Dr. Eden Naby and her late husband professor Richard Frye have been a supporter and sponsor of the Mesopotamian Night project since its inception in 2007. She has contributed over $100,000 in the past ten years toward our project. She has also helped us with research, articles, and content creation. In the article below, she gives us some insight about the Nabucco Opera and the Chorus of Hebrew slaves which will be premiered in Mesopotamian Night 2017 in San Jose, California.

 

Of the 150 Psalms found in the Old Testament of the Bible, after the 23rd and 24th, perhaps the most recited in Jewish and certain Christian services, is the 137th Psalm.  In Nabucco,  Verdi’s first highly successful opera, this psalm forms the basis of the most famous Verdi choral work.

In 1840 Milan, Guiseppe Verdi (1813 – 1901) had lost his wife and two children to illness, and his musical career did not show great promise. When offered the libretto to a work based loosely on the Biblical Nebudchadnassar  (605-562 BC) story, he refused the commission at first. But when the opera was performed in Milan in 1842, it established his career and he went on to become a prolific operatic composer.

But why did this very pro-Jewish libretto make such a mark on the operatic repertoire?  Apparently none of those involved in its creation were of Jewish descent. The answer, briefly, lies in the changing Europe of Verdi’s day when 1) nationalism (Italian for example) trumped religious biases, 2) fascination with proving the veracity of the Bible led to a popularity of biblical themes, 3) the beginnings of archeological fascination first with Egypt, then Mesopotamia, led to discoveries of the rich legacy of ancient history.

Nebu-kudurri-usur (the Akkadian form of the name) emerges in three Old Testament books: Book of Kings, Jeremiah, and Daniel.  Later discoveries show that he was the son of an Assyrian general who took over the rule of Babylon, cooperated with the Persians and Medes under Cyrus, and conquered many parts of the eastern Mediterranean, including Judah. The destruction of the Temple of Solomon (567) took place as part of the military sweep westward toward Egypt. The carrying away of the Hebrews dates from this period.

Bits and pieces of the life of Nabucco, as the opera was named, come from parts of the Bible but otherwise it is a fanciful retelling of a story that is largely fictional. In the Daniel account, itself a hero myth of the 2nd century BC, three centuries after the Captivity), Nabudchanassar twice accepts the supremacy of Jehovah.  And it is possible that Psalm 137 became a song based on the Babylonian captivity. Unlike many other psalms, its author is unknown. The language of this Psalm may have been Aramaic, the language of the Jews who returned from Captivity with a new alphabet for Hebrew called “Assuri” letters, and a new language, Aramaic, in which the Book of Daniel was composed. Shall this language die?
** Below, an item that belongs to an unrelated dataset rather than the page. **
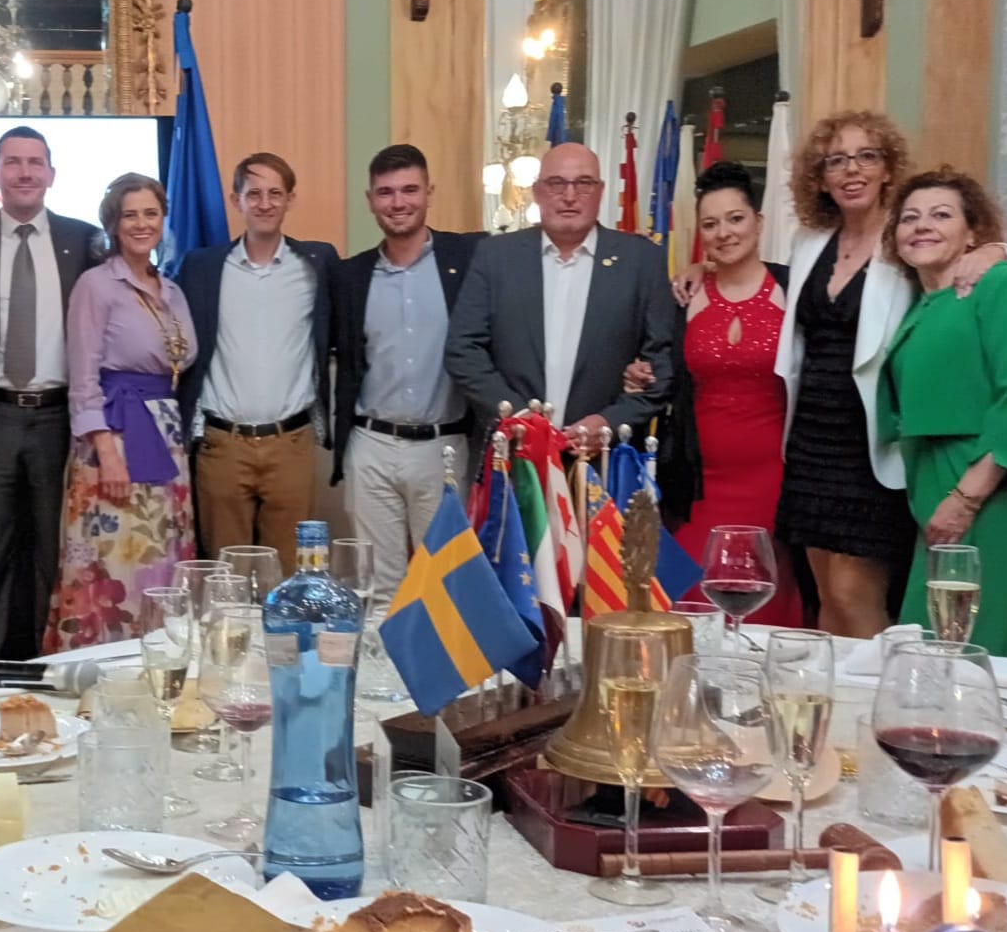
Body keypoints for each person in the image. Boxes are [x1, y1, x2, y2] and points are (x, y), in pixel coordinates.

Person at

To compare the Psalm with the Verdi opera chorus, below is the text of the two:

Psalm 137 (KJV)

By the rivers of Babylon, there we sat down, yea, we wept, when we remembered Zion.
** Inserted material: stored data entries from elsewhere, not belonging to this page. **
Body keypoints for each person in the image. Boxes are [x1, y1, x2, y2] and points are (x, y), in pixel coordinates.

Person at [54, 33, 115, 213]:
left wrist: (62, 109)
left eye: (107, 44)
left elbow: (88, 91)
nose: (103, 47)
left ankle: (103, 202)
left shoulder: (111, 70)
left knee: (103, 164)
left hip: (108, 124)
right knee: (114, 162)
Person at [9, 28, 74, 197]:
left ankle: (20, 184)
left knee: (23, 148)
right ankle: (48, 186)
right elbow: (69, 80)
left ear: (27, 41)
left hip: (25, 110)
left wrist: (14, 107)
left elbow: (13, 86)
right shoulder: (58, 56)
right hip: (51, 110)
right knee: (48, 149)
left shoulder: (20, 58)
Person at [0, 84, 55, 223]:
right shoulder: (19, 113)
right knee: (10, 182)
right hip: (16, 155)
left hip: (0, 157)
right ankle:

2 We hanged our harps upon the willows in the midst thereof.

3 For there they that carried us away captive required of us a song; and they that wasted us required of us mirth, saying, Sing us one of the songs of Zion.

4 How shall we sing the Lord’s song in a strange land?

5 If I forget thee, O Jerusalem, let my right hand forget her cunning.

6 If I do not remember thee, let my tongue cleave to the roof of my mouth; if I prefer not Jerusalem above my chief joy.

7 Remember, O Lord, the children of Edom in the day of Jerusalem; who said, Rase it, rase it, even to the foundation thereof.

8 O daughter of Babylon, who art to be destroyed; happy shall he be, that rewardeth thee as thou hast served us.

9 Happy shall he be, that taketh and dasheth thy little ones against the stones.

Va penserio from Nabucco

Go, thought, on wings of gold;

go settle upon the slopes and the hills,

where, soft and mild, the sweet airs

of our native land smell fragrant!

Greet the banks of the Jordan

and Zion’s toppled towers…

Oh, my country, so beautiful and lost!

Oh, remembrance, so dear and so fatal!

Golden harp of the prophetic seers,

why dost thou hang mute upon the willow?

Rekindle our bosom’s memories,

and speak to us of times gone by!

Oh you akin to the fate of Jerusalem,

give forth a sound of crude lamentation,

oh may the Lord inspire you a harmony of voices

which may instill virtue to suffering.